Оленька еле сдерживалась. Поймав рукой выкатившуюся слезу, она глубоко вздохнула и продолжила:

— Умер он. Подробности пока не говорят. Но вроде как на самоубийство похоже.

— Господи! — вырвалось у Германа. Руки плетями повисли вдоль тела. Портфель, лишившись поддержки, с грохотом плюхнулся на пол. — Как же так?

— Да. Представляете, какой кошмар? — всхлипывала Оленька. Слезы из ее карих глаз уже потекли ручьем. — Я не знаю, как сегодня проводить у его группы семинар… Они там все только о нем и говорят.

Сейчас как раз предстояло читать лекцию группе пятикурсников, где учился смышленый Олег. Герман любил этого паренька самой искренней преподавательской любовью. В юном финансисте Герман Петрович видел большой потенциал, как обычно говорят о перспективных молодых людях. И действительно, они уже начали работу над дипломом. Герман делился с Олегом своими идеями. Уже и план составили, по которому даровитый студент должен был развивать мысли своего руководителя.

— А я совсем не могу сдерживаться, слезы так и льются… Вот как мне семинар у них вести? — совсем расчувствовалась Оленька.

— Н-да… Что ж это он так? Ведь по нему и не скажешь, — в задумчивости рассуждал Герман.

— Да! И никто не ожидал, — подхватила Оленька, — все у него хорошо было. Говорят, он так радовался, что вы его к себе на диплом взяли.

— Ладно, Оленька, успокойтесь. — Герман попытался взять себя в руки. Негоже ему, взрослому мужчине, распускать нюни. Да еще и в присутствии молодой особы. — Может, я отпущу их после лекции. Смысл их сейчас загружать? Им тоже в себя прийти надо — друга как-никак потеряли.

— Да-да, Герман Петрович, — пролепетала аспирантка, — я согласна! Только с вами еще после лекции Степан Федорович поговорить хотел.

— Хорошо, Оля.

Мысли путались в голове, вырисовывая сложный лабиринт из потрясений и проблем. То всплывал перед глазами образ юного студента, так неожиданно лишившего себя жизни, то мерещились холодные глаза Марины, и снова ощущался ожог от пощечины. Обида и злость оседали тяжелым грузом в груди, а на поверхность всплывало саднящее чувство потери. Словно смерть прошла совсем рядом, и ее холодное дыхание до сих пор ощущалось в воздухе. «Как же можно забирать таких молодых?» — звучал в душе протест. «И как смотреть в глаза его сокурсникам? — думал Герман. — Ведь они чего-то ждут от меня. Да, и в глазах Ирки ведь точно было ожидание, а я и не понял сразу».
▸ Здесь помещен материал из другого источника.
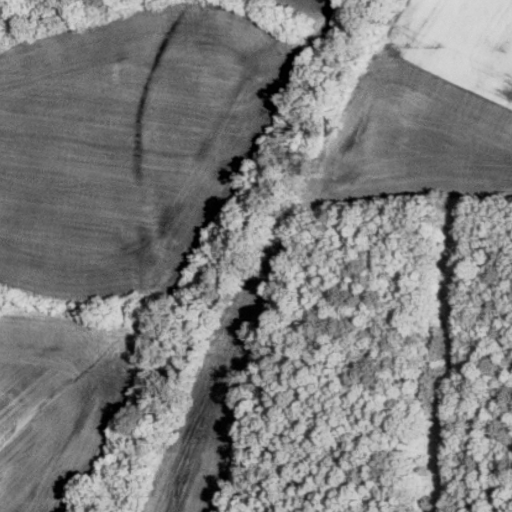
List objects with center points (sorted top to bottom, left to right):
crop: (298, 16)
road: (326, 24)
crop: (424, 115)
crop: (128, 140)
road: (238, 172)
crop: (62, 393)
crop: (209, 396)
road: (124, 404)
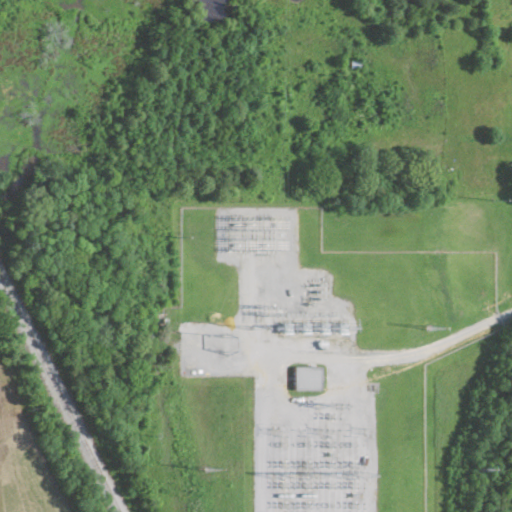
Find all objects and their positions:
power substation: (344, 360)
building: (303, 376)
railway: (57, 394)
road: (431, 404)
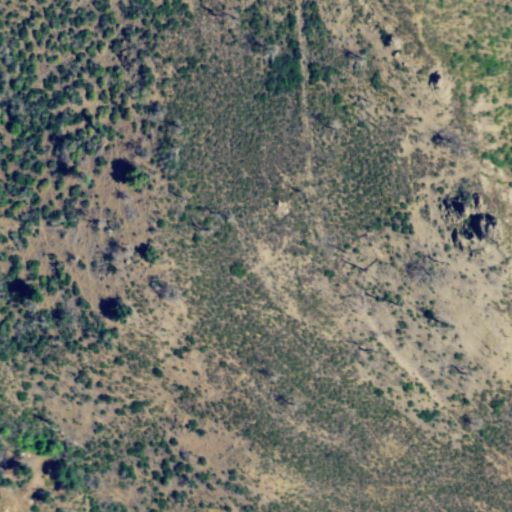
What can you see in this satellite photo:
road: (337, 266)
road: (84, 484)
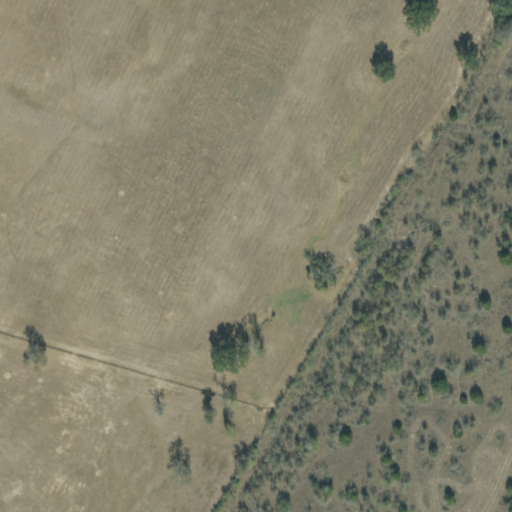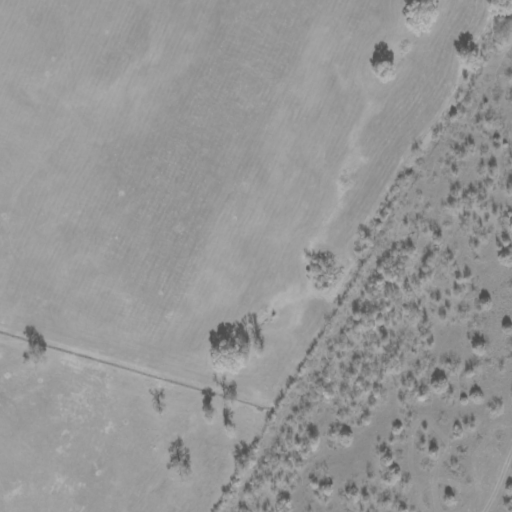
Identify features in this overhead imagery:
road: (498, 487)
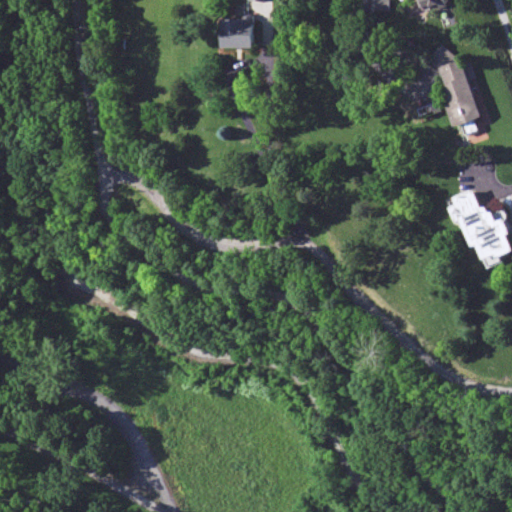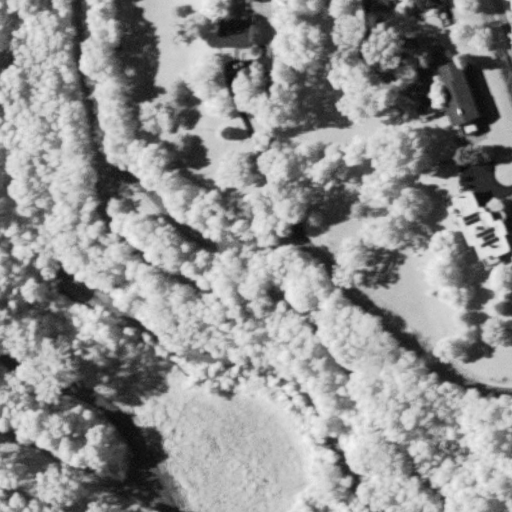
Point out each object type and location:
building: (258, 1)
building: (434, 4)
road: (508, 7)
building: (242, 34)
road: (372, 45)
road: (86, 89)
building: (465, 92)
road: (271, 112)
road: (246, 120)
building: (486, 228)
road: (320, 259)
road: (295, 306)
park: (212, 374)
road: (67, 423)
road: (80, 467)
Просторный зал с возвышающимися вверх рядами учебных столов утопал в свете весеннего солнца. Будто от мощных прожекторов, разрезали воздух лучи, и в их потоке пылинки переливались множеством цветов. Через открытые окна в помещение струился запах набухших почек, аромат жизни, который пробуждал от долгой спячки. И так нелепо и противоестественно было говорить сейчас о смерти…

— Садитесь, — тихо произнес Герман.

Шорох пролетел по рядам. Чувствовалось напряжение, будто вот-вот затрещит наэлектризованный воздух. Говорить совсем не было сил. Герман присел за стол и доставать свои записи не торопился. Он молча осматривал угрюмые лица детей, вчерашних детей. Удивительно, как вмиг повзрослели эти ребята!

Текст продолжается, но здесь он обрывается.